Bernard Rio est marcheur et écrivain. Il arpente tous les chemins qui traduisent une présence spirituelle. Intemporels, les chemins défient tous ceux qui mettent en cause nos racines, les ignorent ou les bafouent.
Mais qu’est-ce qu’un pardon ? « Le pardon breton n’a pas d’équivalent en France. A la fois religieux et profane, chrétien et païen, acte de piété individuelle et manifestation communautaire… »

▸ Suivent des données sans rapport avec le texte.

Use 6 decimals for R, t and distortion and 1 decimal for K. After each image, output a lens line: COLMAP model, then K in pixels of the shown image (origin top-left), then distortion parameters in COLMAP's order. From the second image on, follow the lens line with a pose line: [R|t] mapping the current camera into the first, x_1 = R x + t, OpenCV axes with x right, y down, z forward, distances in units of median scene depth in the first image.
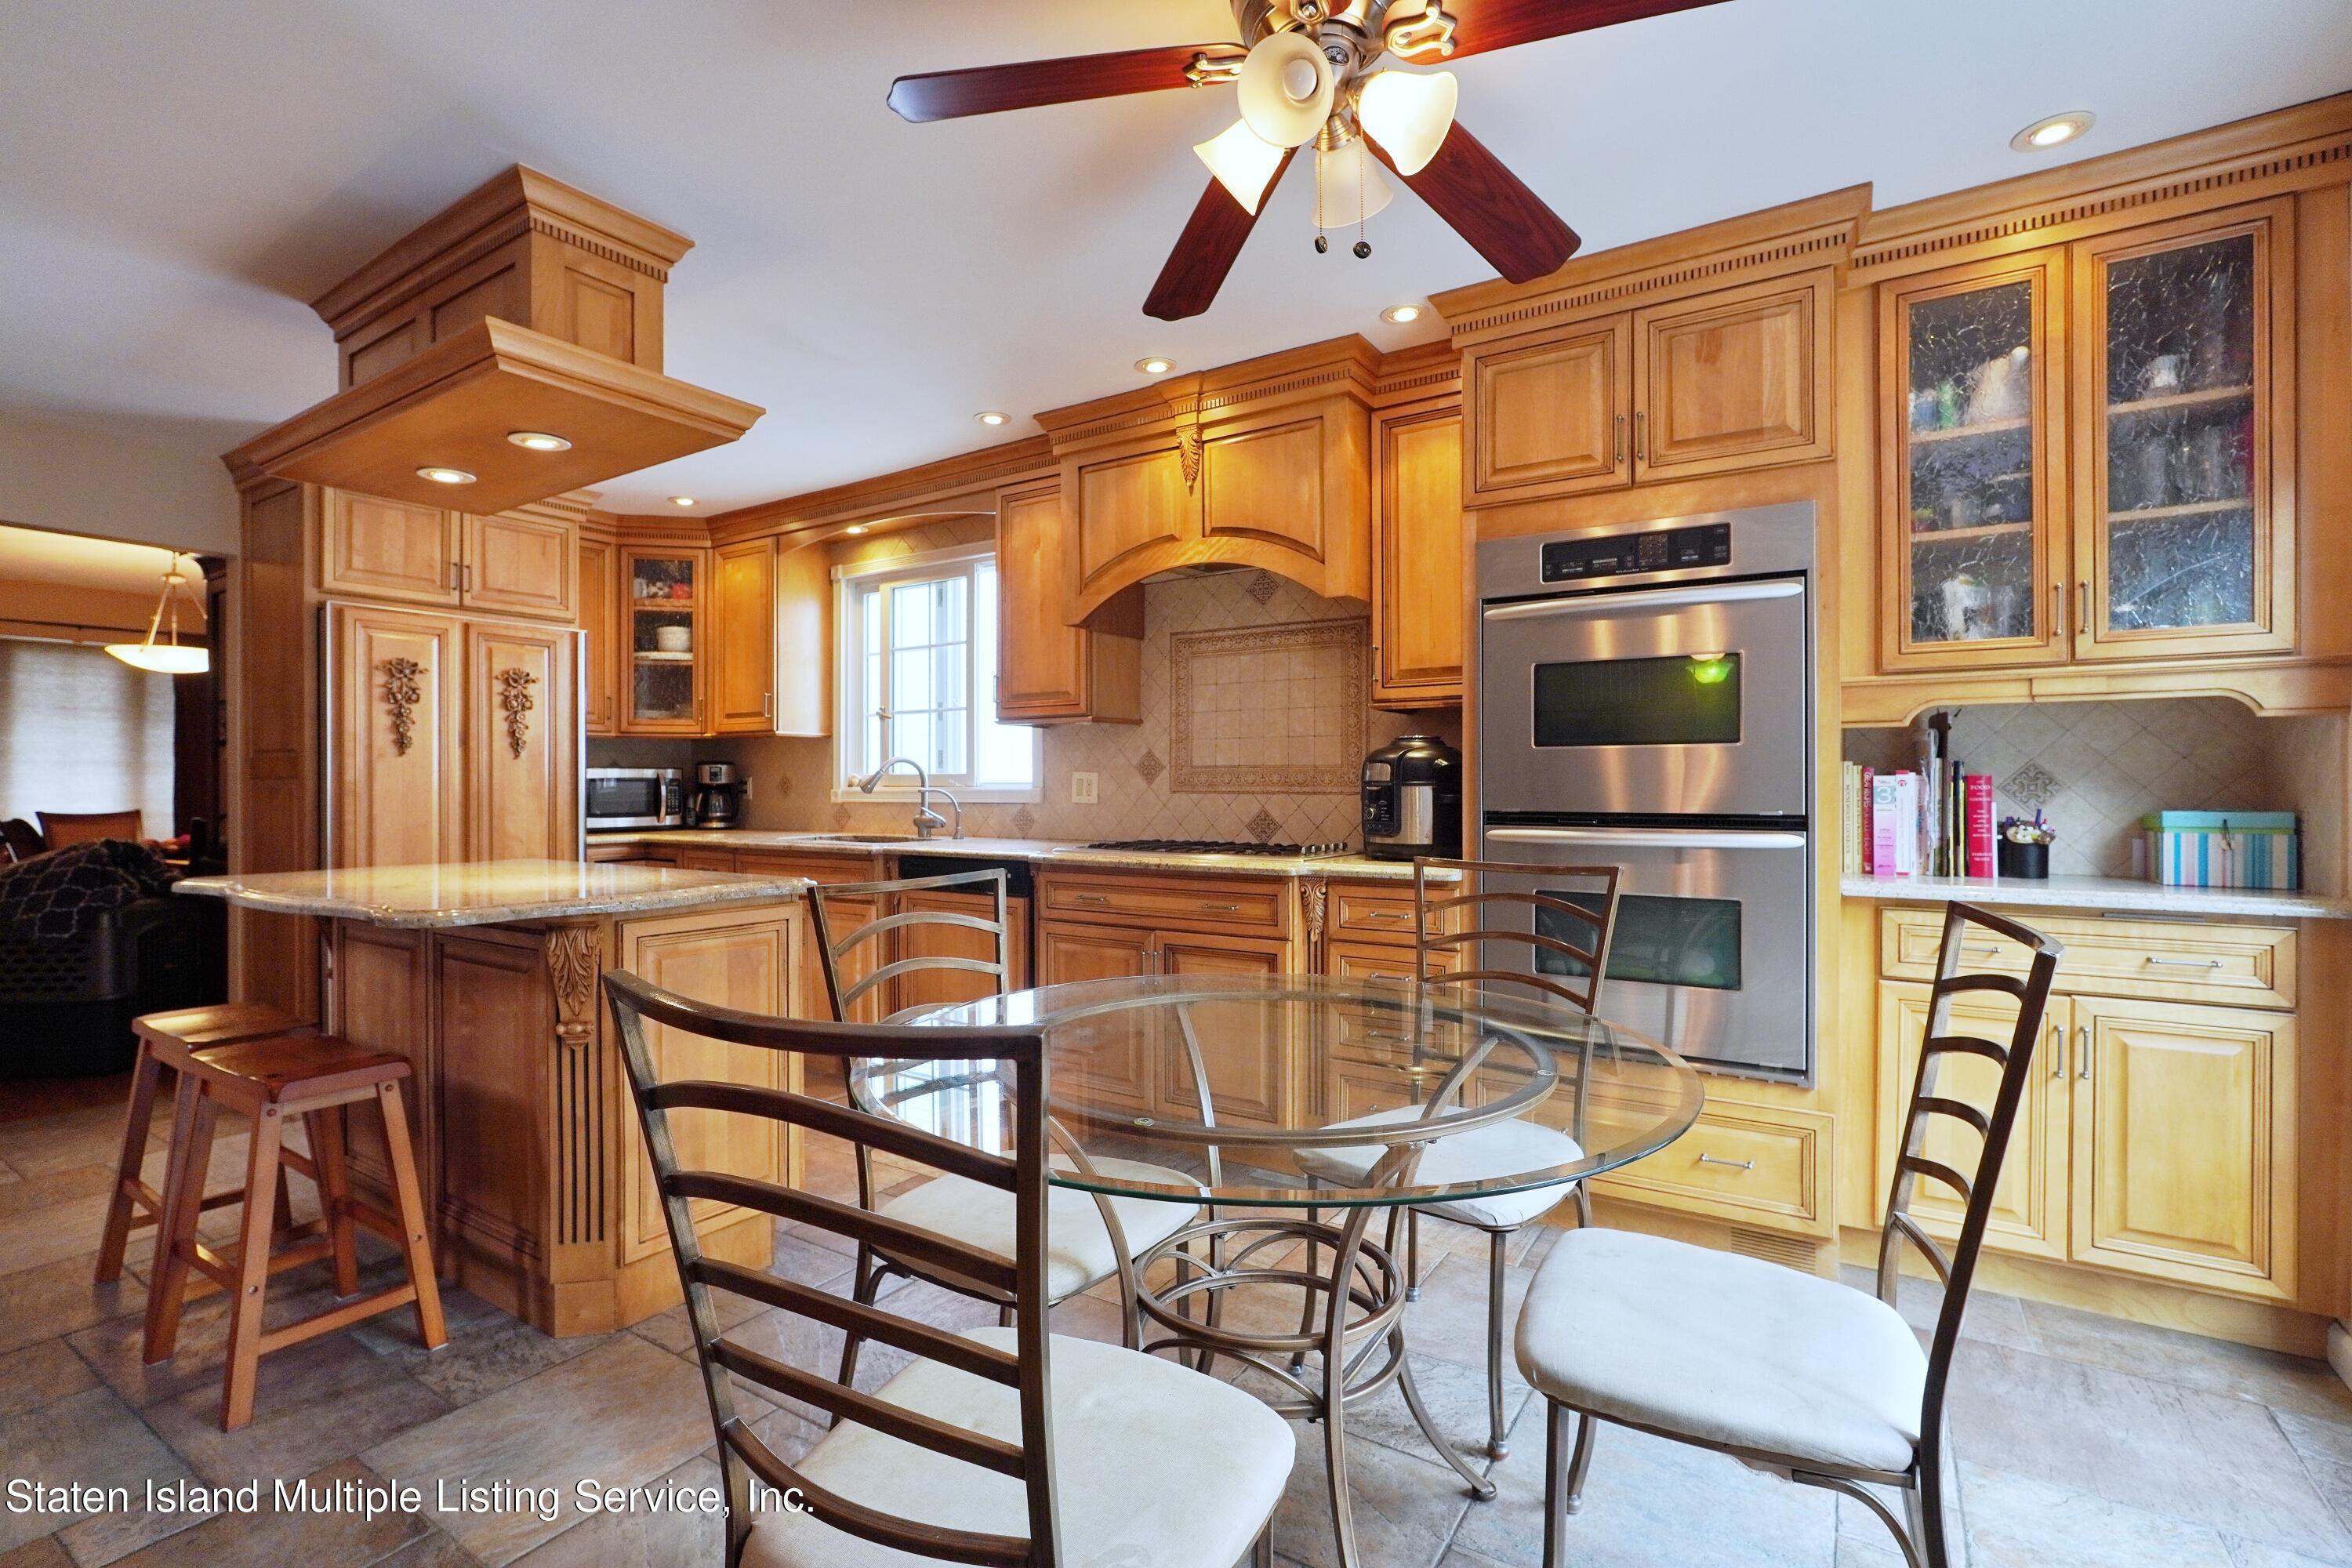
lens RADIAL K [[1066.4, 0, 1172.1], [0, 1066.4, 789.0], [0, 0, 1]] dist [-0.011479, 0.004724]
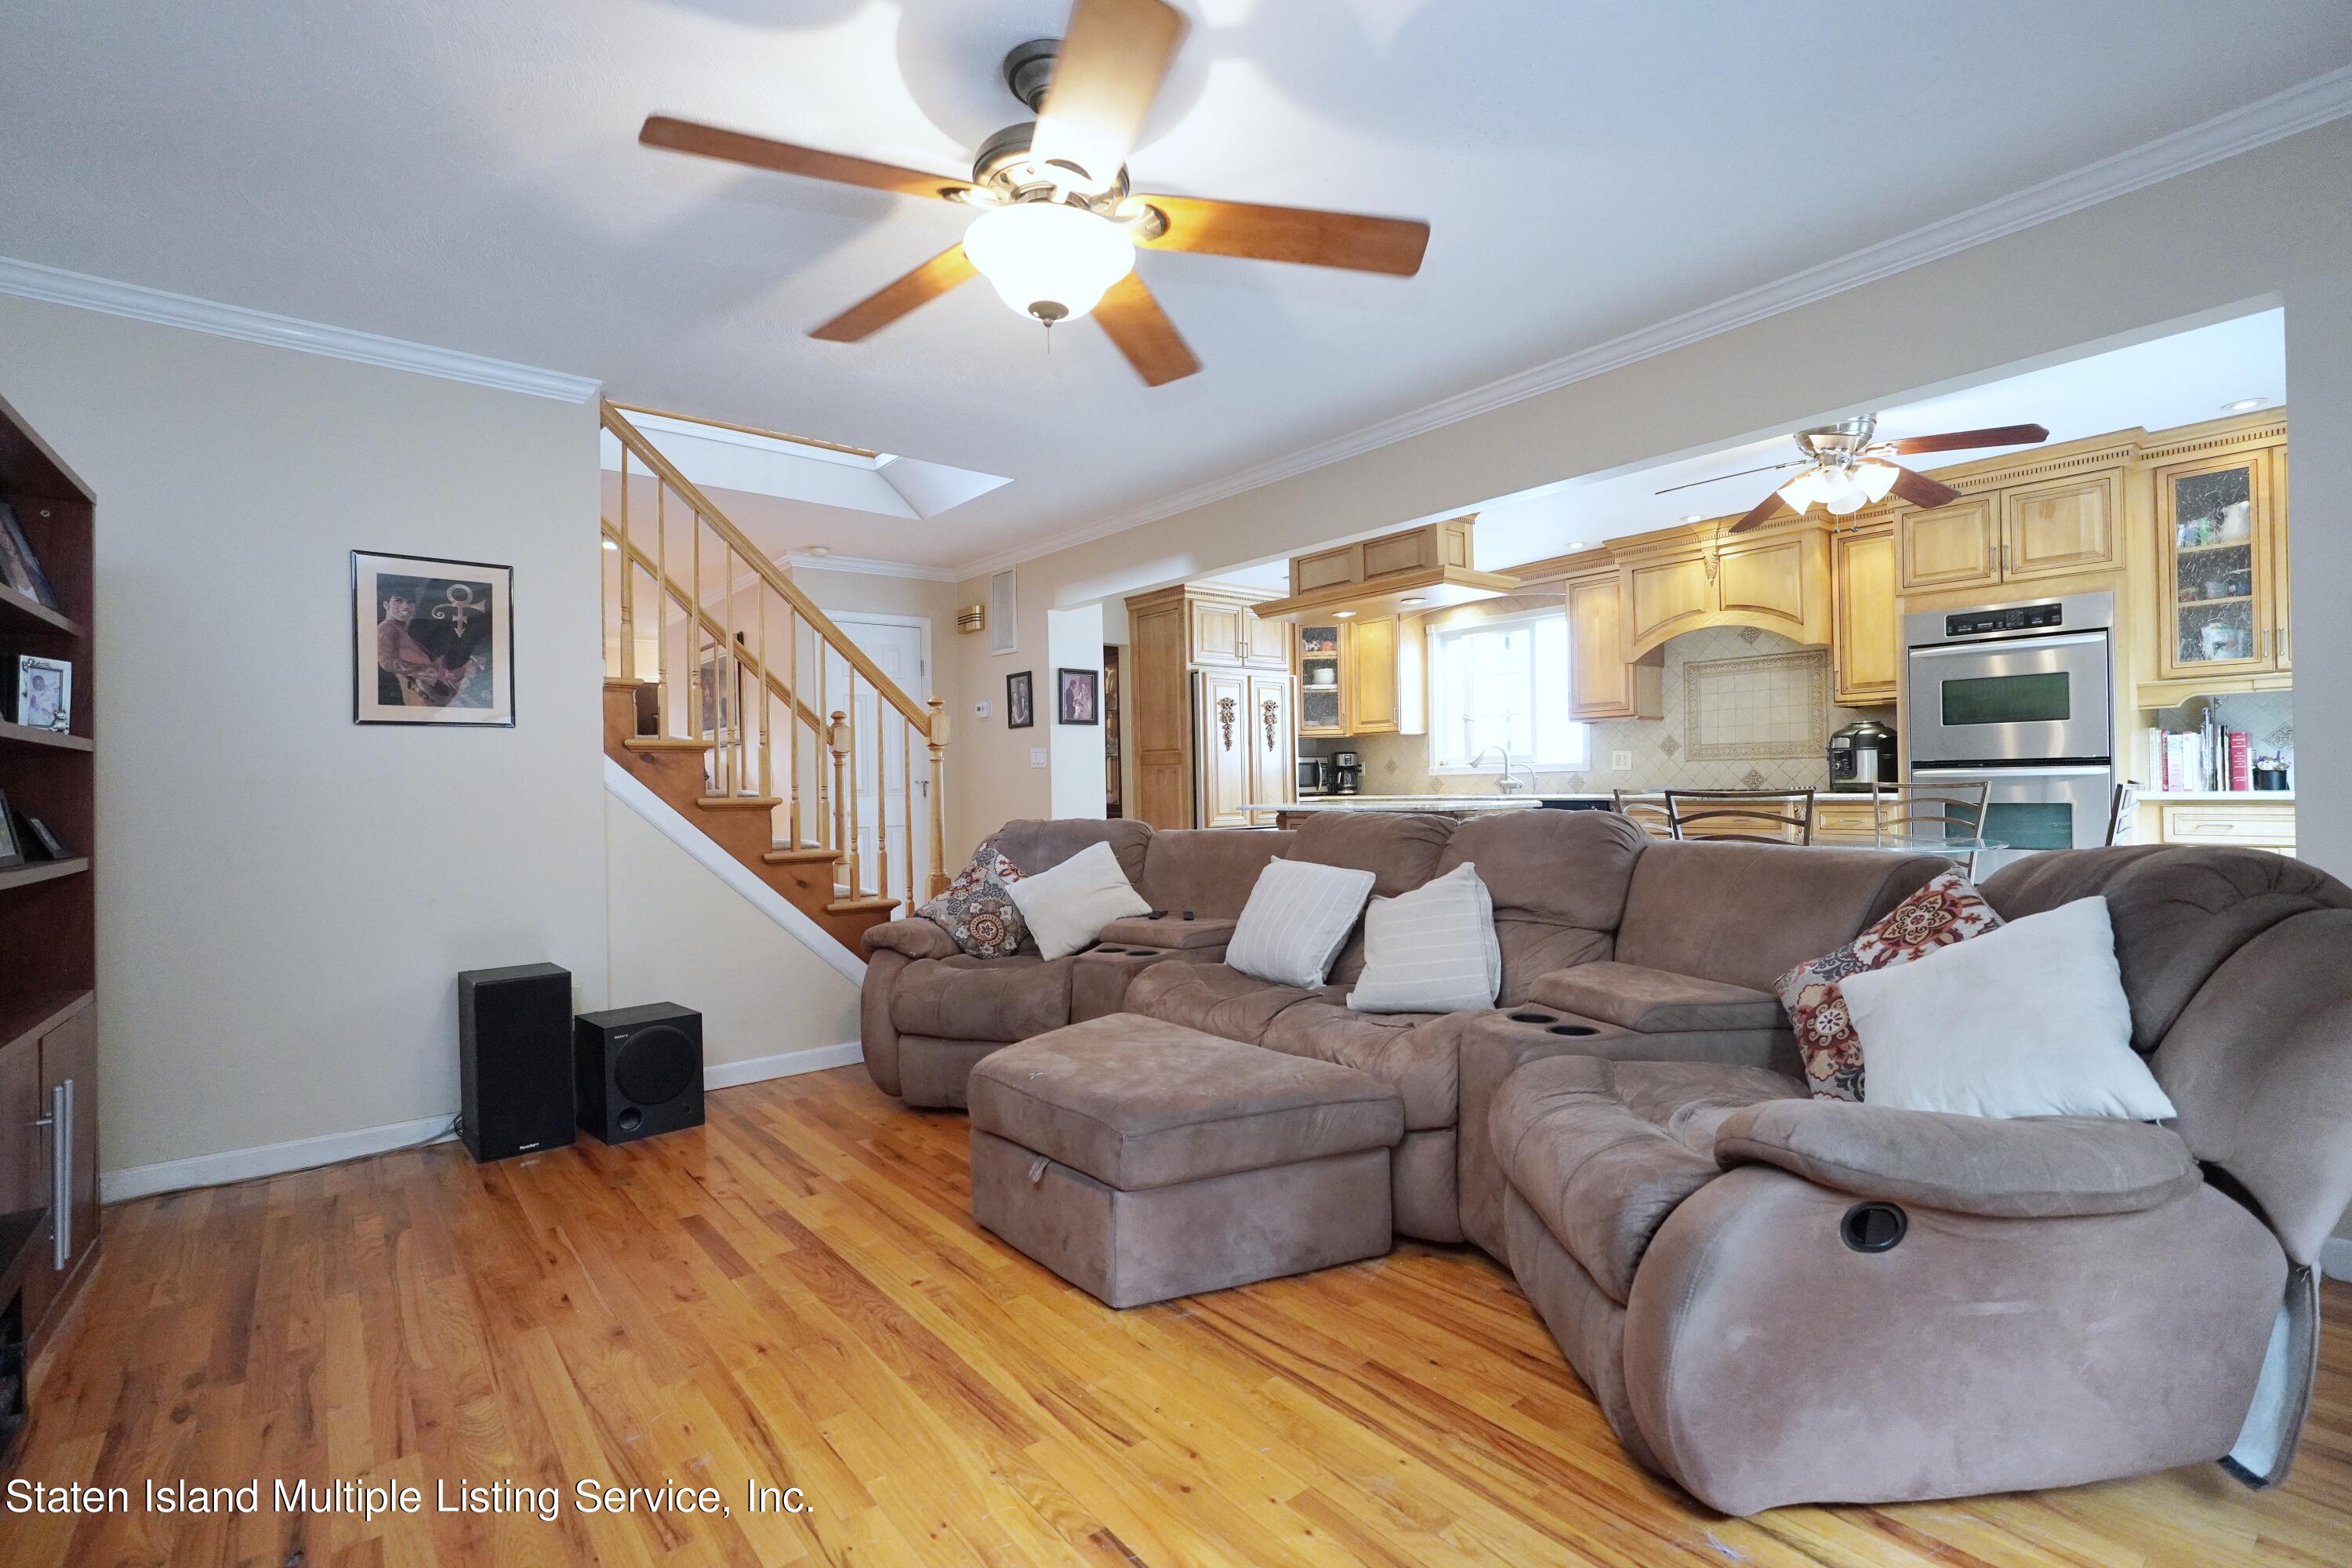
lens RADIAL K [[1066.4, 0, 1173.3], [0, 1066.4, 785.6], [0, 0, 1]] dist [-0.011479, 0.004724]
pose [[0.950646, -0.016710, -0.309829, -0.307995], [0.016924, 0.999855, -0.001998, 0.039292], [0.309817, -0.003345, 0.950790, -0.993090]]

Une piété populaire, organique, communautaire
Le pardon est là pour satisfaire un vœu, le voir s’exaucer, c’est selon. Il se nourrit d’une piété populaire, organique, communautaire. Les saints bretons, ils sont légion, vivent au touche à touche des hommes. Ils se doivent d’exaucer les vœux des « pardonneurs ». Dotés de pouvoirs thaumaturgiques, ils protègent chacun un village, une communauté. Mais gare : « Il est naturel de récompenser ces interventions par des offrandes et des dons à la mesure des services rendus. Étant entendu que si le saint personnage invoqué n’obtient aucun résultat, non seulement le suppléant ne lui doit rien, mais il est en droit de le punir en retournant sa statue contre le pilier de son église. » (Per-Jakez Helias)
L’Église regarde les pardons avec un intérêt mêlé de suspicion. Au temps des indulgences elle y voit une source de rentrées financières. Mais elle se méfie du paganisme qui s’y est incrusté. Avec la réforme tridentine, elle s’emploie à expurger. Savonaroles au petit pied, les pères Le Nobletz et Julien Maunoir parcourent la Bretagne pour écarter les saints miraculeux les plus suspects.
Mais il leur faut s’accommoder de beaucoup d’autres avec, au premier plan saint Yves et sainte Anne. Et tant pis si la mère de Marie est aussi l’antique Ana, la « mamm goz » de Jésus, sa grand-mère, comme une déesse-mère.
Des règles millénaires inscrites dans les esprits
Les pardons obéissent à des règles millénaires inscrites dans les esprits, transmises de génération en génération. Rio passe au crible tous ces rites avec une formidable érudition. Des commentaires savants mais toniques qu’il tire de son expérience personnelle.
Des pardons meurent, d’autres s’étiolent ; certains renaissent, s’inventent ou presque comme l’incroyable pardon des motards à Porcaro dans le Morbihan. Voué à la Vierge Marie, il réunit (depuis 1974) jusqu’à 20 000 motards accourus de toute l’Europe et de plus loin. Modernité et tradition, en plein accord.
Cette permanence des pardons au 21° siècle contredit les « a priori » individualiste et consumériste de la société… Comme le souligne Rio, elle « démontre la possibilité et la volonté d’une communauté de vivre ensemble et de s’identifier à un socle culturel ».
Jean HEURTIN
* Bernard RIO, Sur les chemins des pardons et pèlerinages de Bretagne, Éditions Ouest-France, 318 p., 19,90 euros.